The dramatic entertainment provided by the 2014 World Cup finals has been one happy surprise in Brazil; another has been the comparative absence of the street demonstrations that exploded across the land during last summer’s Confederations Cup warm-up.
Protest marches have been staged at various times, mainly in Sao Paulo, Rio de Janeiro and Porto Alegre. But they have seen nothing like the intensity or anger or vast numbers that generated international headlines a year ago.
This is certainly not because the government of President Dilma Rousseff has enacted sweeping changes or improvements to the daily lives of a population of 300 million. Brazil this year is largely the same as it was last year and this writer travelled both then and now across some of the vast distances of what Fifa president Sepp Blatter describes as “a continent rather than a country”.
Brazil is one of the largest countries on the earth. This factor is almost unnoticed abroad. Whereas the United States, Canada, China and Russia are all geographically horizontal, Brazil is — like India —vertical.
But Brazil, unlike India, shares the length of its continent with Argentina, Uruguay, Chile, Peru, Bolivia, Colombia, Ecuador and Venezuela.
It’s so big, it’s hidden.
The size contributes to governmental problems and Brazilians have long been inured to an acceptance of wide levels of corruption within the three sectors of administration at federal, state and city level.
Impatience and anger at “vanishing money” was a cause last year for which Fifa and its World Cup served as a spark of provocation and a clear target. Not that this is anything new. The World Cup and, to a far greater extent the Olympic Games, have always provided a convenient publicity window for anyone with a grudge about anything.
Sports minister Aldo Rebelo believes that the change in mood has been brought about partly by Brazil’s love of football but partly because of a greater sense and understanding of the realities.
He told this writer: “The demonstrations last year were viewed as demonstrations against the Confederations Cup but they happened because the population wanted to protest against problems with bus fares, education and health. Yes, some people tried to give it a flavour of a demonstration against the World Cup and that was the message the media took away, but that was not the case at all.”
Rebelo had always insisted back then that the World Cup would not see similar flare-ups but he was one of the few to say so and was widely disbelieved. Instead, he has been proved correct.
He says: “When people started publicising that there would be protests against the World Cup, I never believed in that because I trusted that the World Cup, because of its meaning to the world and to Brazil, would absorb all these dissatisfactions.

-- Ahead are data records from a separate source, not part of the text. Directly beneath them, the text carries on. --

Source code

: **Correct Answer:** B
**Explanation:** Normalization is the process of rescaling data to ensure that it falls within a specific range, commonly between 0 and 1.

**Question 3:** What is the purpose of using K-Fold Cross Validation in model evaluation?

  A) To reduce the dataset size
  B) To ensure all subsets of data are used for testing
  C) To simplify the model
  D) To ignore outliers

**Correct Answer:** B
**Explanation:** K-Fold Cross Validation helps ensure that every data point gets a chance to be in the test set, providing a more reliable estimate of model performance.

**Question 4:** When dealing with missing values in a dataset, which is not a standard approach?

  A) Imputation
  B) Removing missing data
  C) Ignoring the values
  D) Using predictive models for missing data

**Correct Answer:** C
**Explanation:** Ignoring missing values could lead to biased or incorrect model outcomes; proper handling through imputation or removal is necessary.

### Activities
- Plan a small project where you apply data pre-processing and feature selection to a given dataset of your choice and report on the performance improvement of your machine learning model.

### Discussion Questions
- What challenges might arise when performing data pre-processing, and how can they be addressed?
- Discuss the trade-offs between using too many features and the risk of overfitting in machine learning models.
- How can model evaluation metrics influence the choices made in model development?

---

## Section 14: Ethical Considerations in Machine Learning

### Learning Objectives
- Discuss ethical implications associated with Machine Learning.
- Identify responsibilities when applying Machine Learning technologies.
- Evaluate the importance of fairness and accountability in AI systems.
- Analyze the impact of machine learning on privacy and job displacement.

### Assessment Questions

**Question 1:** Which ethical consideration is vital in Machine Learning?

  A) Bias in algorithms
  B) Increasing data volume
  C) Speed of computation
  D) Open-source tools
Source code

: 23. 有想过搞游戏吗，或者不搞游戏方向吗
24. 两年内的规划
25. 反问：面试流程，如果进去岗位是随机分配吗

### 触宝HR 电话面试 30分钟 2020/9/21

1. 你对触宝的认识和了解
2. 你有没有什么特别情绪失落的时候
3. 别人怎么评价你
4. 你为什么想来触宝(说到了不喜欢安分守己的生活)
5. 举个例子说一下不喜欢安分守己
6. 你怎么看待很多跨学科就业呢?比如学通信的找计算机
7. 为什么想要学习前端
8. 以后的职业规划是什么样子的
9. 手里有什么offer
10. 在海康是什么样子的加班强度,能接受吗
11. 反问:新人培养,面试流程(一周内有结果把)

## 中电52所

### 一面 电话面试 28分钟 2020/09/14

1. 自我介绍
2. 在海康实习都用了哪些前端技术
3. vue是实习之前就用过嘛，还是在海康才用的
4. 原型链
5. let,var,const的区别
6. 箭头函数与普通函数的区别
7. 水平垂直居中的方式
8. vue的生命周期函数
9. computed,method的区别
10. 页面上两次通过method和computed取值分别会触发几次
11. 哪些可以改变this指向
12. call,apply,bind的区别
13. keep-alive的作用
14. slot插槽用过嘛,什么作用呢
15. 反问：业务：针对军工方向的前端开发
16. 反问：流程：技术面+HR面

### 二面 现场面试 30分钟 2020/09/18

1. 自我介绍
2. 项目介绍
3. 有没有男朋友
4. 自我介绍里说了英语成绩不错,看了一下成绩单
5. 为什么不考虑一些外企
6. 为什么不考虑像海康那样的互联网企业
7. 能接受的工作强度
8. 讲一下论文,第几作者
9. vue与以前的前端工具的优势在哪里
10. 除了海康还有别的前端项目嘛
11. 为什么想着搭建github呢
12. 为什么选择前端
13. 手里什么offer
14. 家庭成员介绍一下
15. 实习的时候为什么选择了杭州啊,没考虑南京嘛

“It’s because in Brazil, football is not only a sport like any other; you must realise that football in Brazil is a part of the identity of our people beyond being a sport. It was the first platform of social development for the African descendants and the native peoples and the poor population to be able to emerge in Brazil socially and economically.
“It’s like a window that opened up in a country of great inequalities when there was not even education offered to this stratum of the population, (so) it’s very dear to the population. They have understood that the World Cup cannot, on its own, be a panacea for all Brazil’s problems and inequalities. But it helps to move forward.”
Transport, largely, has worked and so has the organisation. Brazilians are starting to take pride in what has been achieved and put on show for the visiting world.
Early fan and tourist arrivals from abroad were surprised by an apparent lack of fervour within the country for the World Cup. Certainly, Brazilians everywhere — man and women, boys and girls — proudly wear the yellow shirt in their daily lives, at work and at home. But that was it.
Now many alleys and lanes of the favelas (slums) are festooned with yellow and green ribbons and cars can be seen with small Brazilian flags flying from the windows. But that was not the case at the start: the World Cup has been a slow burn.
Brazil’s own achievement in reaching the semi-finals has kept that flame alive and — win or lose against Germany here in Belo Horizonte on Tuesday — they will go to the last weekend even if “only” for Saturday’s third-place play-off rather than Sunday’s final.
This has been a relief for Fifa though questions will go on long beyond the tournament about some of the inadequate refereeing. This includes the Spaniard, Carlos Velasco Carballo, whose failure to keep control of the Brazil-Colombia quarter-final was directly to blame for Neymar’s exit from the finals with a back injury.
Brazilians are not so much angry about Neymar’s absence as depressed. Still they have been reminded, as old hero Tostao told me, that in 1962 Pele was injured in the second group game and ruled out of the finals.
Amarildo, his young deputy, stepped in to score crucial goals all the way through to, and in, the victory over Czechoslovakia in the final. Who knows, they say, maybe Neymar’s injury is a good omen.
Just another example of the positive thinking that has changed the mood on the streets.